About this task:
Please list each line of the rows below that contains the word "installing". Treat uppercase and lowercase as different.

[Saved entries]
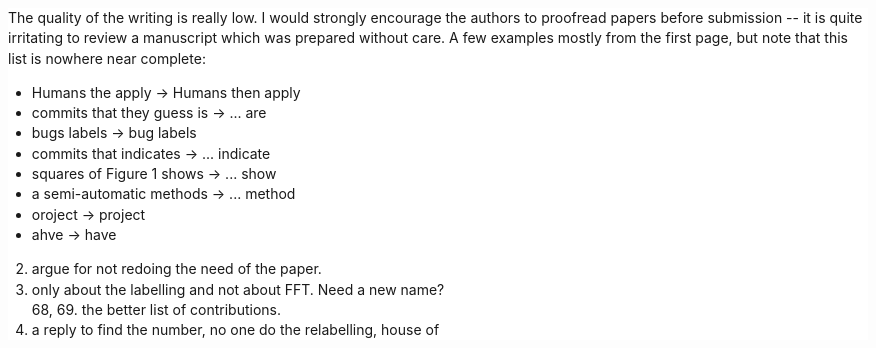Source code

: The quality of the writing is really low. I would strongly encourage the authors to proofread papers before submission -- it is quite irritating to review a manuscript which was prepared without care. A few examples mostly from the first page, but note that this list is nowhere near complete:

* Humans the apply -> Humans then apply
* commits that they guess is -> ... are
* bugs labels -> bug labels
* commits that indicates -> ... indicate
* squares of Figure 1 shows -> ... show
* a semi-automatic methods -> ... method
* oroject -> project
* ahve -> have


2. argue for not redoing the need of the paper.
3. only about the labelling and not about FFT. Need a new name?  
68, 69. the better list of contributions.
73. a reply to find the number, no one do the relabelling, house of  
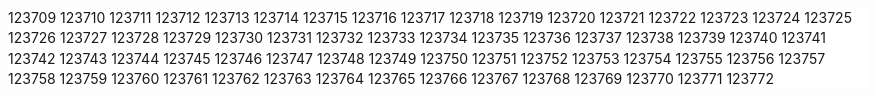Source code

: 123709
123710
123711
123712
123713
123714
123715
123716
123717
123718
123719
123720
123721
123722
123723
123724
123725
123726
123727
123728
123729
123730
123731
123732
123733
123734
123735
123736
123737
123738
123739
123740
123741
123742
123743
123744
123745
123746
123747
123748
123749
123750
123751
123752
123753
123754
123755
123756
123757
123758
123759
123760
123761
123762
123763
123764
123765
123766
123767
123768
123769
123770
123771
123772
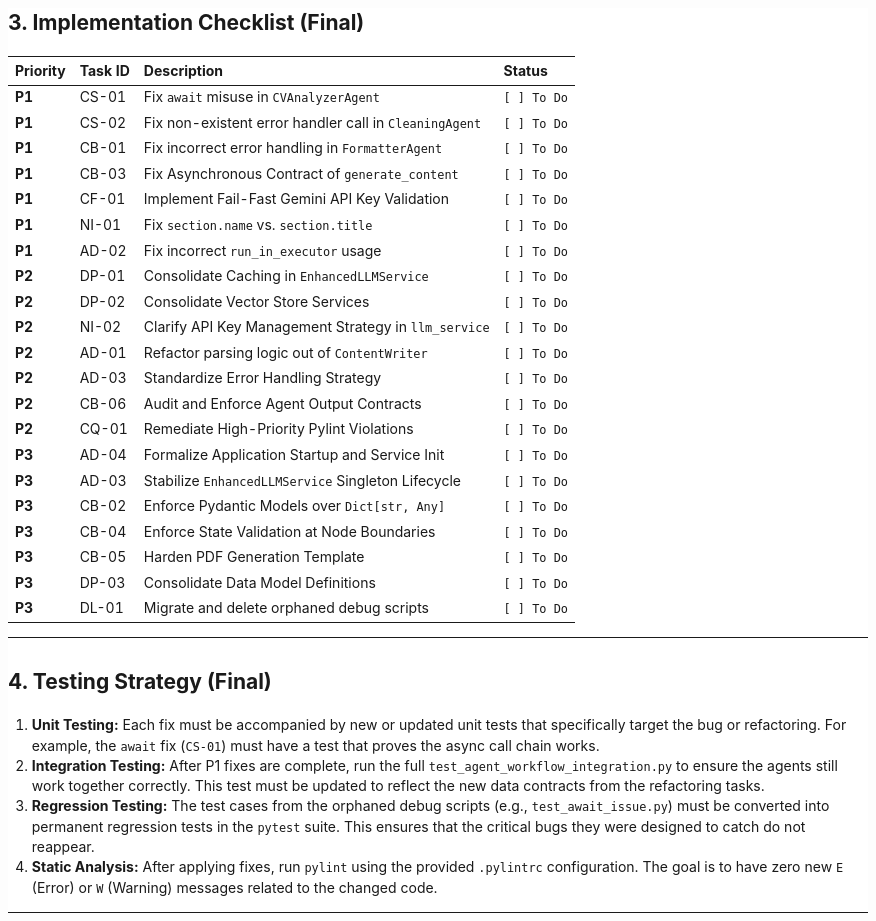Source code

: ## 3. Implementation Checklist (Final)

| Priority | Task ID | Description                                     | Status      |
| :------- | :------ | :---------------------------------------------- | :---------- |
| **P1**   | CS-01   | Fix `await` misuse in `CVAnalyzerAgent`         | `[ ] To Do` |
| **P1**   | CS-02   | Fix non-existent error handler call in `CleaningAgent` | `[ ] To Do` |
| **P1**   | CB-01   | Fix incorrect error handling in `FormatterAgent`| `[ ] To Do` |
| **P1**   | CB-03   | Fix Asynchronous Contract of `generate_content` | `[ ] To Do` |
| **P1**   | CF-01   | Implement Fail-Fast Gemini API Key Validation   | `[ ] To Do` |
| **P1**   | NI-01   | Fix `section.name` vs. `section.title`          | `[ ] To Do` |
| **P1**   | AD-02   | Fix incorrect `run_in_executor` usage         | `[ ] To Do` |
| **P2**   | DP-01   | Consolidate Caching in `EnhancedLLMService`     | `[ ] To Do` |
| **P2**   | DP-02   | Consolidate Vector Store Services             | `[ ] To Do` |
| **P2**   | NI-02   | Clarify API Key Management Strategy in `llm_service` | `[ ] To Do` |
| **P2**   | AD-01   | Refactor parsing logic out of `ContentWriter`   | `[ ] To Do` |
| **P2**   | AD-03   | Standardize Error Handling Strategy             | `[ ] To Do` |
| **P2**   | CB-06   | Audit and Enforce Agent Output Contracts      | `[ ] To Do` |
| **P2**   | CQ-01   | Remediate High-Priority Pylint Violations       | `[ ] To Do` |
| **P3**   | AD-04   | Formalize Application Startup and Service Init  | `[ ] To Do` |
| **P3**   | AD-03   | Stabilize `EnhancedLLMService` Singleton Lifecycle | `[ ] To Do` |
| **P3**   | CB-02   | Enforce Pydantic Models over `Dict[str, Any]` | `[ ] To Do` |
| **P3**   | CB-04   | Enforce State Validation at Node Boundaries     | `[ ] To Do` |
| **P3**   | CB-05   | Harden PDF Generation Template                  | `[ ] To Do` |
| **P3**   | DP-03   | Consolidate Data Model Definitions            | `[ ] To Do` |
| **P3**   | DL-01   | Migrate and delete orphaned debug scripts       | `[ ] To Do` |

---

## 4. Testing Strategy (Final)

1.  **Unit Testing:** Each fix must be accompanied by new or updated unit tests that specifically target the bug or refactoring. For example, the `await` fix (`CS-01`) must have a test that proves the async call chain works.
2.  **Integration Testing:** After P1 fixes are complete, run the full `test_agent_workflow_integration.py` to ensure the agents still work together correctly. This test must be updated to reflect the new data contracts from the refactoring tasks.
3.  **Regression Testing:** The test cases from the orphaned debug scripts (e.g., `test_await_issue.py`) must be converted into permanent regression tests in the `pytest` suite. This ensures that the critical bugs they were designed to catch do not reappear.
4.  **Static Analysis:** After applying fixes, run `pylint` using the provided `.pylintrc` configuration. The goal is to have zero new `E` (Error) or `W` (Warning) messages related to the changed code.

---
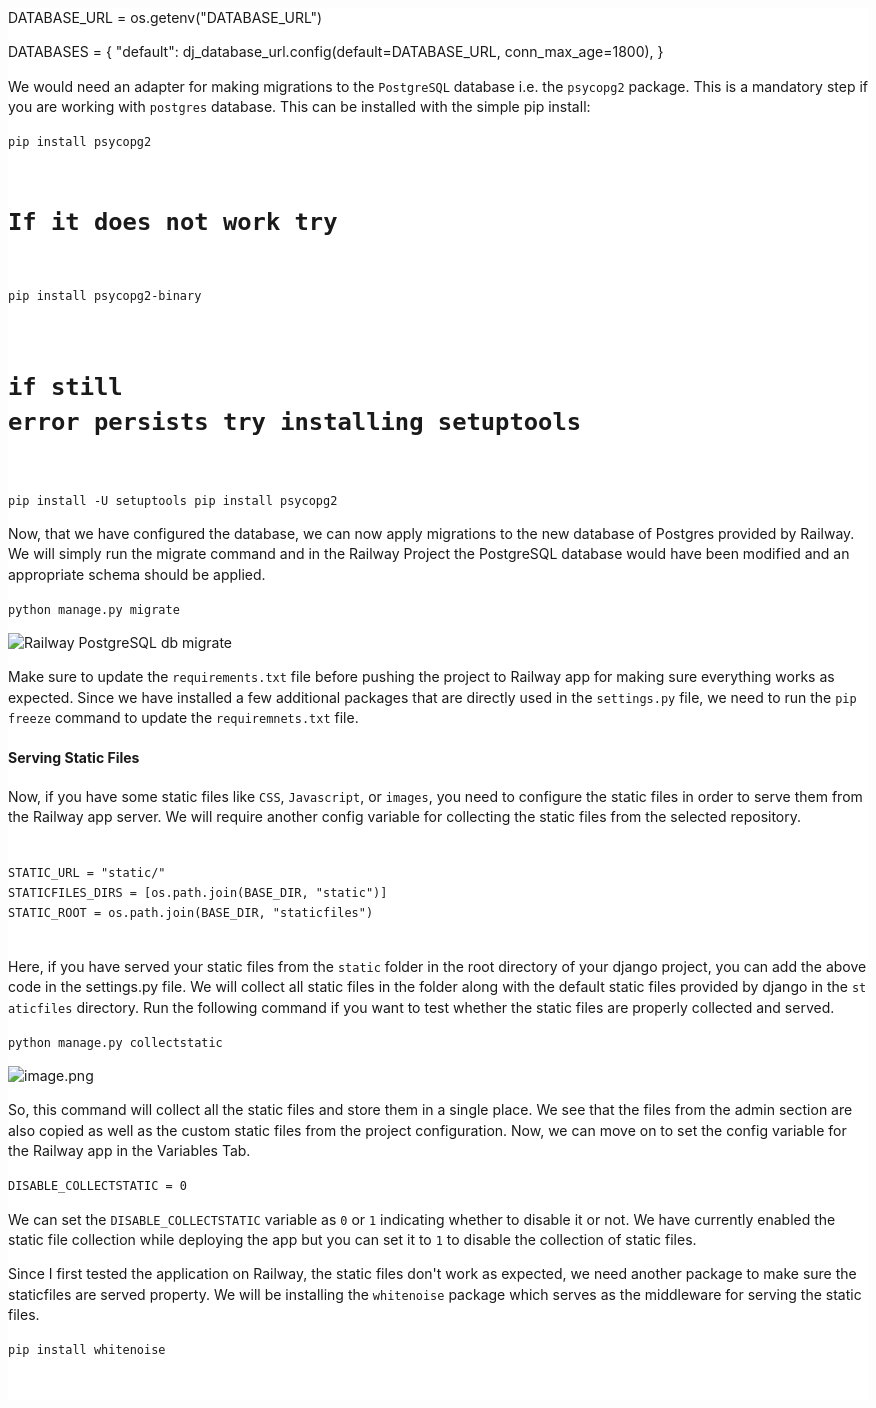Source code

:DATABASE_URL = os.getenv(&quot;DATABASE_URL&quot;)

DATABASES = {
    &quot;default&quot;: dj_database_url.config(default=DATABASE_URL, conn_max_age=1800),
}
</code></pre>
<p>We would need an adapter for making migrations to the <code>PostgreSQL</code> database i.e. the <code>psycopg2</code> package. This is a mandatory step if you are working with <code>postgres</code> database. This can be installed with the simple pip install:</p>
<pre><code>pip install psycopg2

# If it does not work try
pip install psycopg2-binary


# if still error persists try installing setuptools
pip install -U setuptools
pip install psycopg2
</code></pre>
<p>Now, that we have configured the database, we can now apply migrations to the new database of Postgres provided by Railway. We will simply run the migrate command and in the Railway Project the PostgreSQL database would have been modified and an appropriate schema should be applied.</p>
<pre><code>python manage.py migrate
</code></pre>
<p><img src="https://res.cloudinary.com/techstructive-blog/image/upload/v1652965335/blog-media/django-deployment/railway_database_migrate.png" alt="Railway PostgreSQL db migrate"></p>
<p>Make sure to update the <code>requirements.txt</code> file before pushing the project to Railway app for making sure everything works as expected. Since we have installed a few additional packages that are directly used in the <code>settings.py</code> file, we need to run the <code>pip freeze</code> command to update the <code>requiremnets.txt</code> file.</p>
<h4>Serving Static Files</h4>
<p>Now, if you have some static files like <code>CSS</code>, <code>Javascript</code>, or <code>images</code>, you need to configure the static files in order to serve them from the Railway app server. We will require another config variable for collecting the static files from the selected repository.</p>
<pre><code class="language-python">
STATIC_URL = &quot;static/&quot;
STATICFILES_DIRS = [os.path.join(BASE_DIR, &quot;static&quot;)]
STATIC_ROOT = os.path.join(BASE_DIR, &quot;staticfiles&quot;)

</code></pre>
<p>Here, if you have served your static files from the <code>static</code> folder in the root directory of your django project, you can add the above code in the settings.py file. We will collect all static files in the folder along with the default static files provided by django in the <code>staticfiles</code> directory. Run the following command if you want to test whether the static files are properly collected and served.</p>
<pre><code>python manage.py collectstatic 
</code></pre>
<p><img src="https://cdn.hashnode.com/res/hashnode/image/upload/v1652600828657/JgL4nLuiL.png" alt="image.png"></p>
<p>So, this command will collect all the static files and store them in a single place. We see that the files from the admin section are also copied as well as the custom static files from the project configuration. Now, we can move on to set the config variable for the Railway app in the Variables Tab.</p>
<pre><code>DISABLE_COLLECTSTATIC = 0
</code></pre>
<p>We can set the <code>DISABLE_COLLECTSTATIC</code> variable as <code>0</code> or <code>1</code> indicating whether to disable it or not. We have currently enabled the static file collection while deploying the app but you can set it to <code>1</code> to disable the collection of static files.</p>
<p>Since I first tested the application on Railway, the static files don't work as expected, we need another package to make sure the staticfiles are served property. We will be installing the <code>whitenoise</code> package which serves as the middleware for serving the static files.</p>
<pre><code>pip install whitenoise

Response to the task:
# if still error persists try installing setuptools
<p>Since I first tested the application on Railway, the static files don't work as expected, we need another package to make sure the staticfiles are served property. We will be installing the <code>whitenoise</code> package which serves as the middleware for serving the static files.</p>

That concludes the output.